No, they simply are measuring correctly.
"It forces you to consider a different physics for loops that link a variable flux and loops that do not"
That is not the case either - they simply show how to measure correctly.
"Voltmeters measure the difference on voltage, not the difference in electric potential"
Aaaaaannnddd you might want to refresh your memory on that one - the definition of voltage for example - cause that IS the difference in electrical potential.
You have not addressed anything but instead are making up ridiculous claims. By now it seems more like you subsrcibed the a false notion of physics and are now becoming more and more reluctant to accept that you were wrong, to the point of throwing a tantrum.
@@ABaumstumpf let's see: what is the potential difference between point A and the top terminal of the smallest resistor, according to Mabilde? How many volts? And what is the resistance of the copper conductor for that same path?

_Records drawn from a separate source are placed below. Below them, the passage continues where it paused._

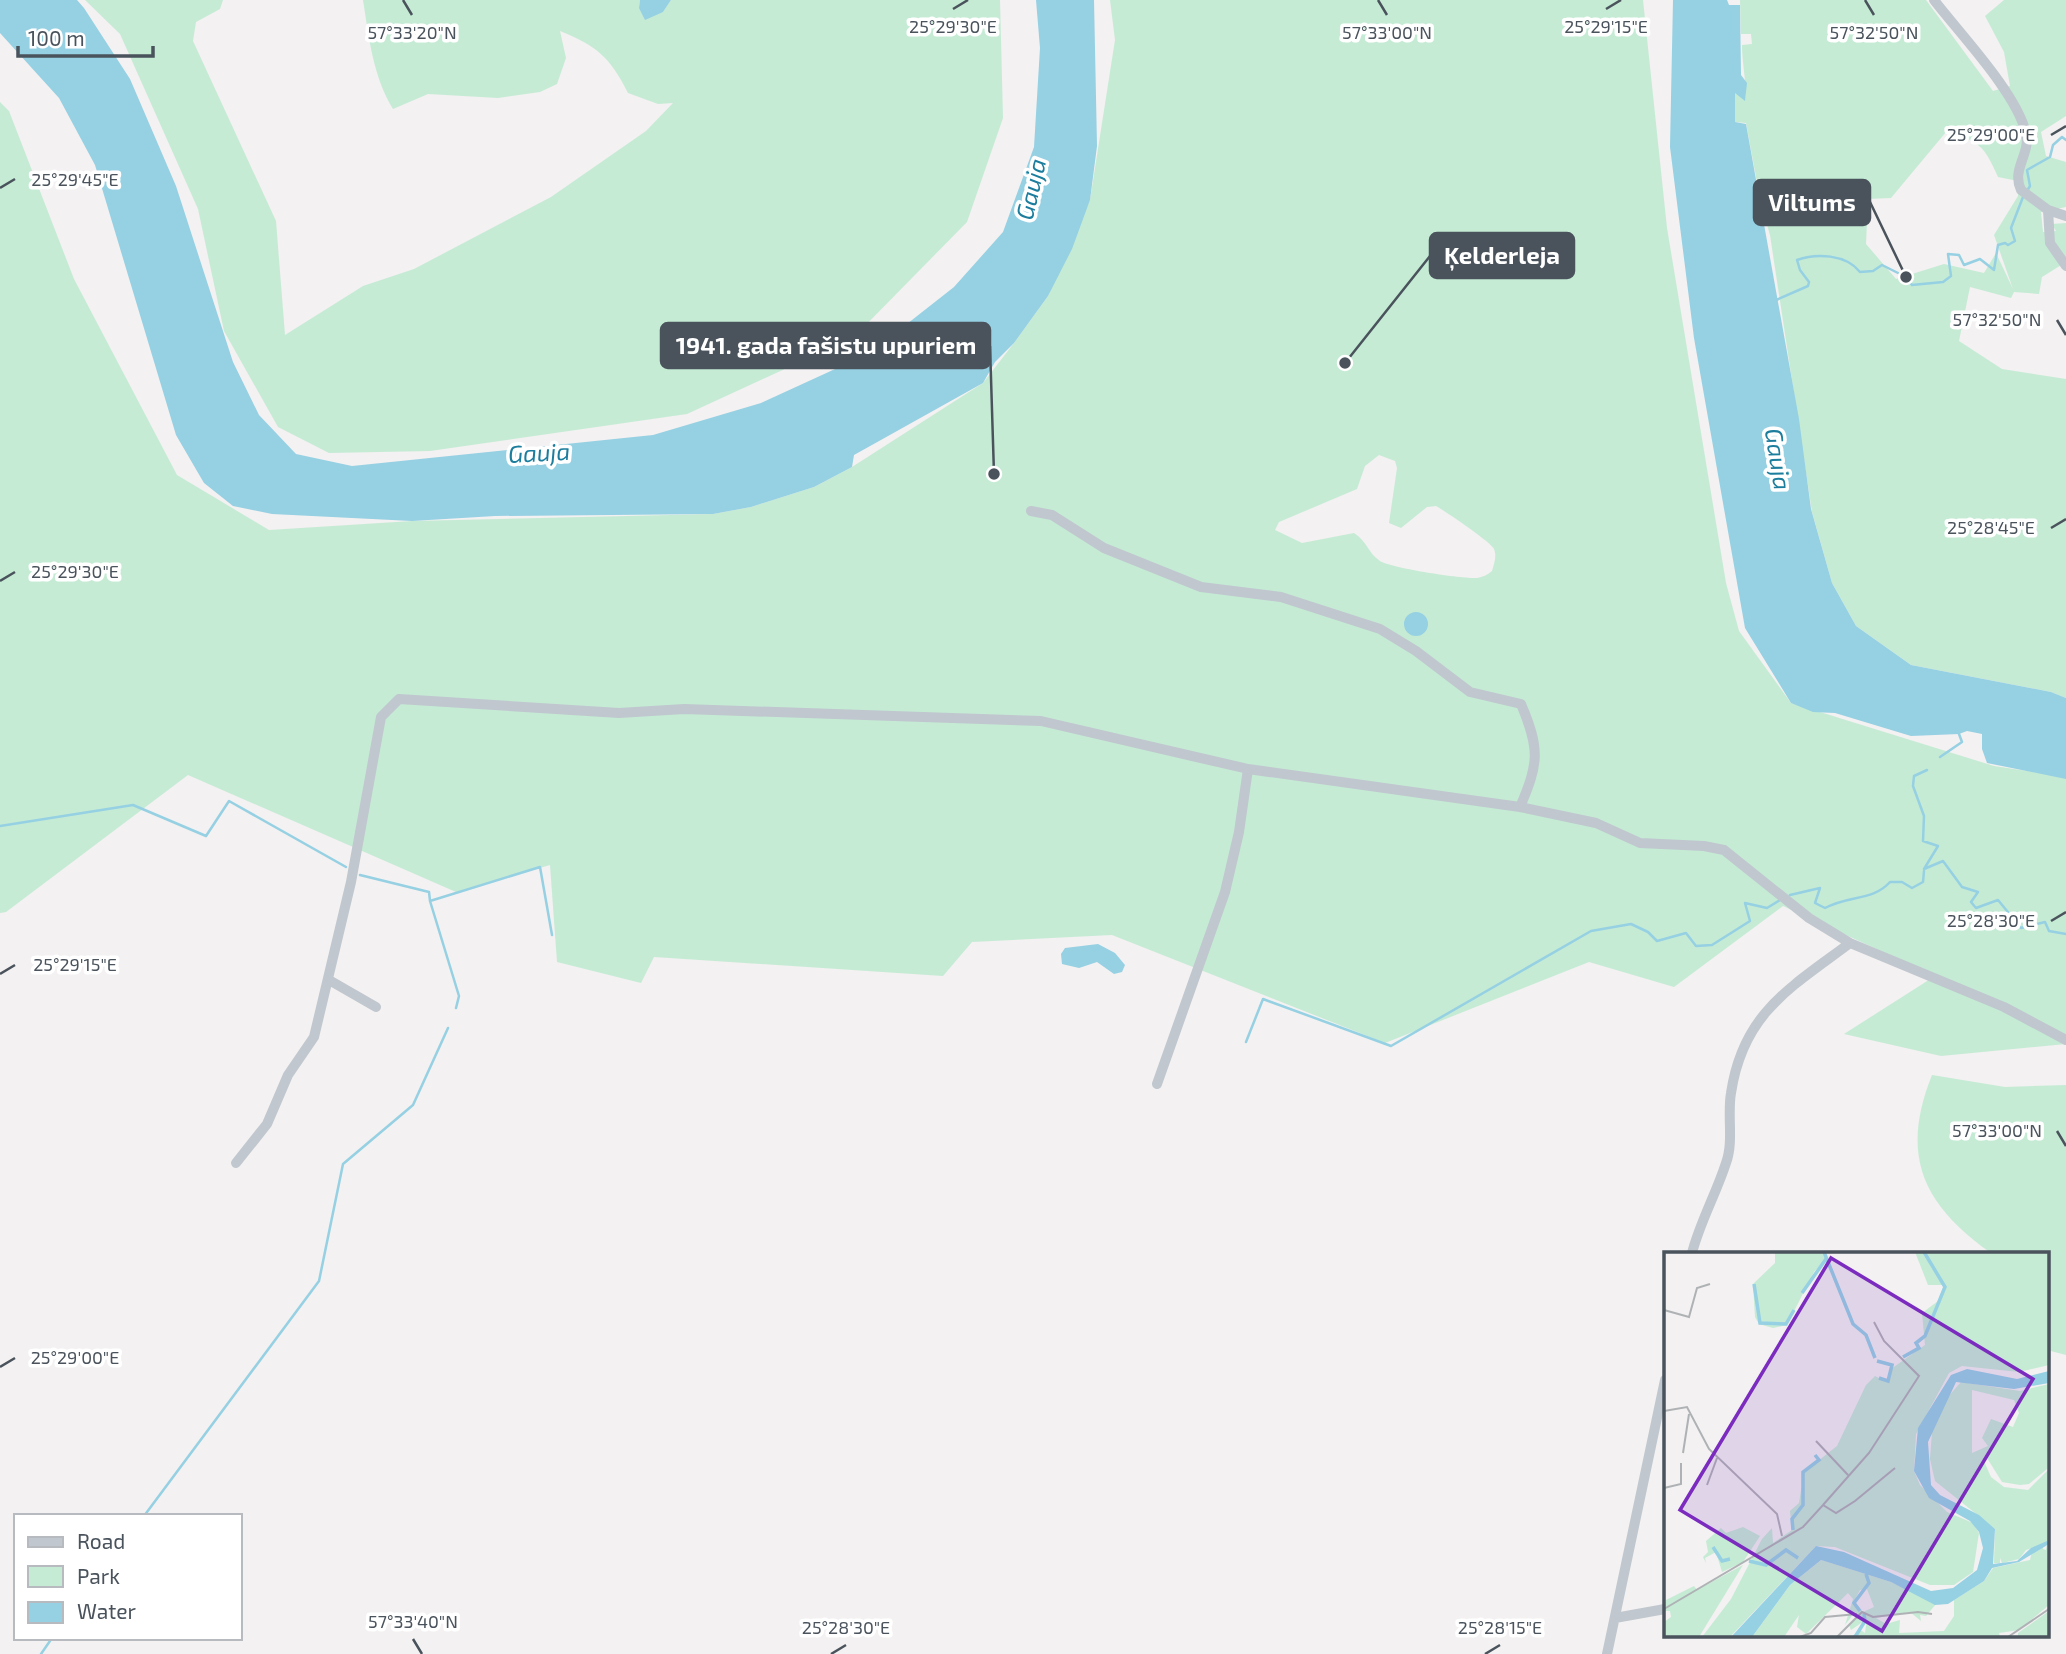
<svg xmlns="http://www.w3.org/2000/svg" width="2066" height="1654" font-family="'Exo 2',sans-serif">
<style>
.green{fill:#c5ebd5;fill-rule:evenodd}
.water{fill:#96d0e3}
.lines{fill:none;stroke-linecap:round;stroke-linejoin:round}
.stream{stroke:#96d0e3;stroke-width:2.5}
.minor{stroke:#c0c7ce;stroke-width:10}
.ticks{fill:none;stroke:#4a535c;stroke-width:2.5}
.labels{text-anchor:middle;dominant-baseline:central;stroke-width:7;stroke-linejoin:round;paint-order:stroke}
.water-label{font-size:24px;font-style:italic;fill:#1c7d9d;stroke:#fff}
.inset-river{fill:none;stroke:#96d0e3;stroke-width:3.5}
.inset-road{fill:none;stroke:#afb2b5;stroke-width:2}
.view{fill:#7b2cbf;fill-opacity:0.15;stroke:#7b2cbf;stroke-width:3.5}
.inset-edge{fill:none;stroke:#4a535c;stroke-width:3.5}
.ticks-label{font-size:18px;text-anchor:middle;fill:#4a535c;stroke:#fff;stroke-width:7;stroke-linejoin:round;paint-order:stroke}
.leader{fill:none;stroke:#4a535c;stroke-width:2.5}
.callout-dot{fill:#4a535c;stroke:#fff;stroke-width:2.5}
.callout{fill:#4a535c;stroke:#4a535c;stroke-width:2.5}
.callout-label{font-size:24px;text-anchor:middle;font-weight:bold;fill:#fff}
</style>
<rect width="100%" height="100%" fill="#f3f1f1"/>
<path class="green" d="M 85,0 L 223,0 L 220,9 L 196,22 L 193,41 L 276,221 L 285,335 L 363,286 L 414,269 L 551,197 L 646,131 L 673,103 L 658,104 L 628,93 C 610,57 597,46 560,31 L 566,58 L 557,84 L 540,92 L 498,98 L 428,94 L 393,109 C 373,76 369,38 363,0 L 640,0 L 639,8 L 663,12 L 671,0 L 1000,0 L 1003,118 L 967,222 L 854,337 L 687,414 L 430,451 L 329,453 L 278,427 L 224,331 L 198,209 L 120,34 Z
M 1110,0 L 1643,0 L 1667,228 L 1726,583 L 1739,631 L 1791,703 L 1994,766 L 2066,777 L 2066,1044 L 1941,1056 L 1844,1034 L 1935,976 L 1783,906 L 1674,987 L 1589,962 L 1385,1043 L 1112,935 L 972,942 L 943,976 L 654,957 L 641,983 L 557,962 L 550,865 L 456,892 L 188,775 L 6,912 L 0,913 L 0,102 L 9,111 L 74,279 L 177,475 L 269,530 L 412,521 L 713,514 L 751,507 L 814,487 L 852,467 L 983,383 L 1014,343 L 1048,296 L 1090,200 L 1115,40 ZM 1379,455 L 1395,461 L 1397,468 L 1389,523 L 1401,528 L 1427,507 L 1436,506 C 1445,511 1491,542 1494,549 C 1497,557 1494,564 1492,571 C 1487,575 1483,577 1477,578 C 1462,579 1391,568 1380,561 C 1368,553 1367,541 1354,533 L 1302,543 L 1275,530 L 1279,522 L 1357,489 L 1365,466 Z
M 1740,0 L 1926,0 L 1993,91 L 2010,86 L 2004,52 L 1985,16 L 2004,0 L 2066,0 L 2066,116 L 2041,132 L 2046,156 L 2066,162 L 2066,207 L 2041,212 L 2043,232 L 2056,231 L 2052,224 L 2066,223 L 2066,262 L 2042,277 L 2039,294 L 2014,292 L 2011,298 L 1970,287 L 1959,341 L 2002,369 L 2066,379 L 2066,698 L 2051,692 L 1911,665 L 1856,626 L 1832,583 L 1812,512 L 1770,235 L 1761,204 L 1746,123 L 1735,122 L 1735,92 L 1745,100 C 1747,81 1742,65 1742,45 L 1752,44 L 1751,34 L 1741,34 ZM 1946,132 C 1979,141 1984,145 1998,177 L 2018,181 L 2018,196 L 1994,235 L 2013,289 L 1996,253 L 1984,273 L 1944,264 L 1896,279 L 1866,244 L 1868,199 L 1891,198 Z
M 1932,1075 L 2005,1087 L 2066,1085 L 2066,1355 L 2047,1350 L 2047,1253 L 1991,1253 C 1922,1204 1900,1155 1932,1075 Z"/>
<path class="water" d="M 0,0 L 77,0 L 84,8 L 130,79 L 176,186 L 233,362 L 259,415 L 296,454 L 352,466 L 653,435 L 761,403 L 870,353 L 954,287 L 1003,232 L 1034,147 L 1040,48 L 1036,0 L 1094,0 L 1097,146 L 1090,200 L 1072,249 L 1048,296 L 1014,343 L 995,362 L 983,383 L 854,455 L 852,467 L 814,487 L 751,507 L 713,514 L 495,516 L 412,521 L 272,514 L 233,506 L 204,483 L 176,435 L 95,165 L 59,98 L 0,33 Z
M 640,0 L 671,0 L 663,12 L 645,20 L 639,8 Z
M 1673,0 L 1727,0 L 1729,5 L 1740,5 L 1741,75 L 1747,83 L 1745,101 L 1735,93 L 1735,122 L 1746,124 L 1799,419 L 1811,509 L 1832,583 L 1856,626 L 1911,665 L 2051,692 L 2066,698 L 2066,779 L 1987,763 L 1982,749 L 1982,734 L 1967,731 L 1959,734 L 1911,736 L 1835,713 L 1813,712 L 1791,703 L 1745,628 L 1694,338 L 1670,147 Z
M1404 624a12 12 0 1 1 24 0a12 12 0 1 1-24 0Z
M 1098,944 L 1115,953 L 1125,965 L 1122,972 L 1114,974 L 1097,962 L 1079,968 L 1062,964 L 1061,954 L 1065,948 Z"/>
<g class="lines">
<path class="stream" d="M 2027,191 L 2030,186 L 2027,170 L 2050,157 L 2053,145 L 2062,137 L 2066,140
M 1774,301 L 1808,286 L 1809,282 L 1800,270 L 1797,260 C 1816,253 1846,254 1860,272 L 1873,271 L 1882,265 L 1906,277 L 1912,285 L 1943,282 L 1951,276 L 1948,254 L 1959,255 L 1964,265 L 1980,259 L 1994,270 L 1998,245 L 2005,243 L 2008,245 L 2015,241 L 2011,228 L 2023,197
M 1940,757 L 1962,742 L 1959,734
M 1927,770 L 1914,776 L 1913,786 L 1924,816 L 1923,841 L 1938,846 L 1924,869 L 1943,861 L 1962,887 L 1978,892 L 1971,902 L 1976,908 L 1998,900 L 2021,928 L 2045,922 L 2049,931 L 2066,934
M 0,826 L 133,805 L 206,836 L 229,801 L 346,867
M 360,875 L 429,892 L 430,901
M 1790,895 L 1820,888 L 1815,903 L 1825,908 C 1849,895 1873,901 1890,882 L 1902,882 L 1912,888 L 1923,882 L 1924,871
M 456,1008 L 459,996 L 430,901 L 540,867 L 552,935
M 1246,1042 L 1263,999 L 1391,1046 L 1591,931 L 1631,924 L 1648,932 L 1657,941 L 1686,933 L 1696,946 L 1712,945 L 1750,921 L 1745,903 L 1767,908 L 1780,900
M 144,1516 L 319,1281 L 343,1164 L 413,1105 L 448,1028
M 41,1654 L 52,1638"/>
<path class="minor" d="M 1934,0 C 1960,34 2016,92 2026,133 C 2031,154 2011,169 2021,190 L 2048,210 L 2066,216
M 2048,210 L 2050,243 L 2066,266
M 1031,511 L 1052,515 L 1104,548 L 1201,587 L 1281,597 L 1380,629 L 1416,651 L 1470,692 L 1521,704 C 1540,749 1539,763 1520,807 L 1596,823 L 1640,843 L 1704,846 L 1724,850 L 1809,918 L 1850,943 L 2004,1007 L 2066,1040
M 329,980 L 376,1007
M 1157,1084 L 1225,892 L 1239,832 L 1248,769
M 236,1163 L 267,1124 L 288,1075 L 314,1037 L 351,882 L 381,717 L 399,699 L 619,713 L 684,709 L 1041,721 L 1248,769 L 1520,807
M 1692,1253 C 1700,1222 1716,1194 1726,1163 C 1734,1141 1727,1116 1731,1093 C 1743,1013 1790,988 1850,943
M 1615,1618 L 1665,1609
M 1607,1654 L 1665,1380"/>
</g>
<path class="ticks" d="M 403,0 L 412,15M 1378,0 L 1387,15M 1865,0 L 1874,15M 953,9 L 968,0M 1606,9 L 1621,0M 2051,135 L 2066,126M 0,188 L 15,179M 2057,320 L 2066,335M 2051,528 L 2066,519M 0,581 L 15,572M 2051,921 L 2066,912M 0,974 L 15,965M 2057,1131 L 2066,1146M 0,1367 L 15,1358M 413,1639 L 422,1654M 831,1654 L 846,1645M 1485,1654 L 1500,1645"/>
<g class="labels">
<g class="water-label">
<text transform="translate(1030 189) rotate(-77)">Gauja</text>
<text transform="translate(539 452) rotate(-3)">Gauja</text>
<text transform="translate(1779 459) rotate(81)">Gauja</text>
</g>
</g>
<g transform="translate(1664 1252)">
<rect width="385" height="385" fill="#f3f1f1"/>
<path d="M 111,0 L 160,0 L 163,6 L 150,20 L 123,73 L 109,76 L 95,72 L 91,65 L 89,32 L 111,11 ZM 251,0 L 385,0 L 385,113 L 355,120 L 298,114 L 285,121 L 252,182 L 250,219 L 256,233 L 283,260 L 309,271 L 315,281 L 309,320 L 290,333 L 266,333 L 171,295 L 152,294 L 66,385 L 38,385 L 67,347 L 98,287 L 108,276 L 109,291 L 128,278 L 126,259 L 135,251 L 140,220 L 173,194 L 202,133 L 211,124 L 223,130 L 227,117 L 261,93 L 258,61 L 274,49 L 280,33 L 264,33 ZM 297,130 L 356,139 L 385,132 L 383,217 L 365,232 L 356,233 L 338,230 L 323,206 L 319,207 L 327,225 L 340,235 L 364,238 L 385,217 L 385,290 L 362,298 L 355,307 L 338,311 L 336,306 L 336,311 L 330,311 L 331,277 L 271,229 L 266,207 L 268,180 L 283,146 ZM 308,138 L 350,148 L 355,161 L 349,175 L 327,167 L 318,186 L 324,194 L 308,201 ZM 79,275 L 96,284 L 79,310 L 58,320 L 52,300 L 41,306 L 42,311 L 39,305 L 44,300 L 42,289 L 57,276 L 62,281 ZM 383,292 L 385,353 L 355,378 L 335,381 L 336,385 L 188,385 L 195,377 L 201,381 L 203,367 L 187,378 L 185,373 L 192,365 L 191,360 L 181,373 L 189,347 L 184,341 L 142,382 L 133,375 L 135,363 L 120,385 L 88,385 L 126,333 L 157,308 L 227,330 L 272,352 L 262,364 L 256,363 L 257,369 L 246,360 L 212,366 L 222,372 L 236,368 L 235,381 L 280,379 L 290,364 L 290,348 L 320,329 L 329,316 L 366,308 L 368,299 L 379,294 L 379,297 L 382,298 ZM 203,337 L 210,355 L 199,360 L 190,349 L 196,338 ZM 79,313 L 35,385 L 0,385 L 0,370 L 7,365 L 6,359 L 0,359 L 2,348 L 30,334 L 33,338 ZM 385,359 L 385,385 L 354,385 L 354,381 Z" fill="#c5ebd5" fill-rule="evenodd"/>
<path d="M 303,117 L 353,127 L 385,119 L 385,131 L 350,137 L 292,130 L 264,190 L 267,233 L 276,243 L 315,263 L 331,277 L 329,312 L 353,309 L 367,296 L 383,289 L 385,292 L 355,310 L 328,316 L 320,329 L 284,352 L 271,353 L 227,330 L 157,308 L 126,333 L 88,385 L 67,385 L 152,294 L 180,300 L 267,339 L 289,336 L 313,318 L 319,296 L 315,280 L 306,269 L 265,246 L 250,219 L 254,176 L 287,123 Z" fill="#96d0e3"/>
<path class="inset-river" d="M 160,0 L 189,72 L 202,83 L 211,106M 90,32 L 96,71 L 122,72 L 130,58M 138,41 L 162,7M 239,105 L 255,96 L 252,91 L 261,84 L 281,35 L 260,0M 213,109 L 228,113 L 224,129 L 215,126M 129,278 L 128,267 L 139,253 L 139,220 L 155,208 L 151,203M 49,295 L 58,309 L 66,307M 85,309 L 102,313 L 122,298 L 134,306M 196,359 L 190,351 L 205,331 L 202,322M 191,385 L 201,369 L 200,362"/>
<path class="inset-road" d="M 0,58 L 25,65 L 33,36 L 46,32M 0,159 L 23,155 L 45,197 L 113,262 L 118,284M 152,189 L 184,223M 19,201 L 25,162M 43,233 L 53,206M 0,236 L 17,232 L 17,211M 159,253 L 205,201 L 255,124 L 220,89 L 210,70M 0,357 L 139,275 L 159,253 L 172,261 L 191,249 L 231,216M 136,385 L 147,381 L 161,365 L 193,362M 173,385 L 198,360 L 209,365 L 254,360 L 268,362M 344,385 L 385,357"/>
<path class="view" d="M 167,6 L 369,127 L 218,379 L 16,258 Z"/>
<rect width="385" height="385" class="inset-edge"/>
</g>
<g class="ticks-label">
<text x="1606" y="33">25°29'15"E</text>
<text x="953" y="33">25°29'30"E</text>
<text x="412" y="39">57°33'20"N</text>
<text x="1387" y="39">57°33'00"N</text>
<text x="1874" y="39">57°32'50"N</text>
<text x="1991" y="141">25°29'00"E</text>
<text x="75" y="186">25°29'45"E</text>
<text x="1997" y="326">57°32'50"N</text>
<text x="1991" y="534">25°28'45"E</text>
<text x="75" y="578">25°29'30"E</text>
<text x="1991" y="927">25°28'30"E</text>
<text x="75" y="971">25°29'15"E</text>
<text x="1997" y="1137">57°33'00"N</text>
<text x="75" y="1364">25°29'00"E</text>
<text x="413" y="1628">57°33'40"N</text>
<text x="846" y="1634">25°28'30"E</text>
<text x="1500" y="1634">25°28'15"E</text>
</g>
<path class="leader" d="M1906 277L1870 202M1345 363L1430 256M994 474L990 346"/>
<g class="callout-dot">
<circle cx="1906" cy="277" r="7"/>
<circle cx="1345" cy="363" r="7"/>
<circle cx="994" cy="474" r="7"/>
</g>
<g class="callout">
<rect x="1754" y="180" width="116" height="45" rx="7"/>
<rect x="1430" y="233" width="144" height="45" rx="7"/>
<rect x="661" y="323" width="329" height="45" rx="7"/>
</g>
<g class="callout-label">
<text x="1812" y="211">Viltums</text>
<text x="1502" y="264">Ķelderleja</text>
<text x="826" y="354">1941. gada fašistu upuriem</text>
</g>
<rect x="14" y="1514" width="228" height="126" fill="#ffffff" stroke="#b7babe" stroke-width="2"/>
<rect x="28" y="1537" width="35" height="10" fill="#c0c7ce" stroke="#b7babe" stroke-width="2"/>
<text x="77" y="1549" font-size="21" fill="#4a535c">Road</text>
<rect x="28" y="1566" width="35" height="21" fill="#c5ebd5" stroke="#b7babe" stroke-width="2"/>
<text x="77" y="1584" font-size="21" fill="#4a535c">Park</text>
<rect x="28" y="1602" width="35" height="21" fill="#96d0e3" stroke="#b7babe" stroke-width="2"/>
<text x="77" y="1619" font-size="21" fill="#4a535c">Water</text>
<path d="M18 46v10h135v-10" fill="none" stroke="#4a535c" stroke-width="3.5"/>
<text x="28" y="46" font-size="21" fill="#4a535c" stroke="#ffffff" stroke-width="5" paint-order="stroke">100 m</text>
</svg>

Show me how Ohm's law work in this case.
@@copernicofelinis "Show me how Ohm's law work in this case."
You are the one making the false claims. You are claiming that the most well known theories of electrondynamics are wrong - the burden of proof is on you.
What Mabilde has down was simply showing that Lewin had an error in his measuring-setup and if corrected all his spurious claims fall apart. And now you are getting emotional cause you made the same mistake.
@@ABaumstumpf what setup? Look at the diagrams of the two half circuits where I show the computation of voltage as E x length. There are NO PROBES.
The reason the voltmeters in the video show the correct values as computed from first principles is because the probing there is correct. But the values of those voltages are computed without the need of any probes.
Oh, BTW, Ohm's law works perfectly fine with my values of voltage. No need to invent a different physics. Mine is the physics taught at Berkeley and MIT. ( Invoking the authority principle is a good thing in a UA-cam video because it allows viewers to know that what they see is not some 'original research' but is at least based on real science).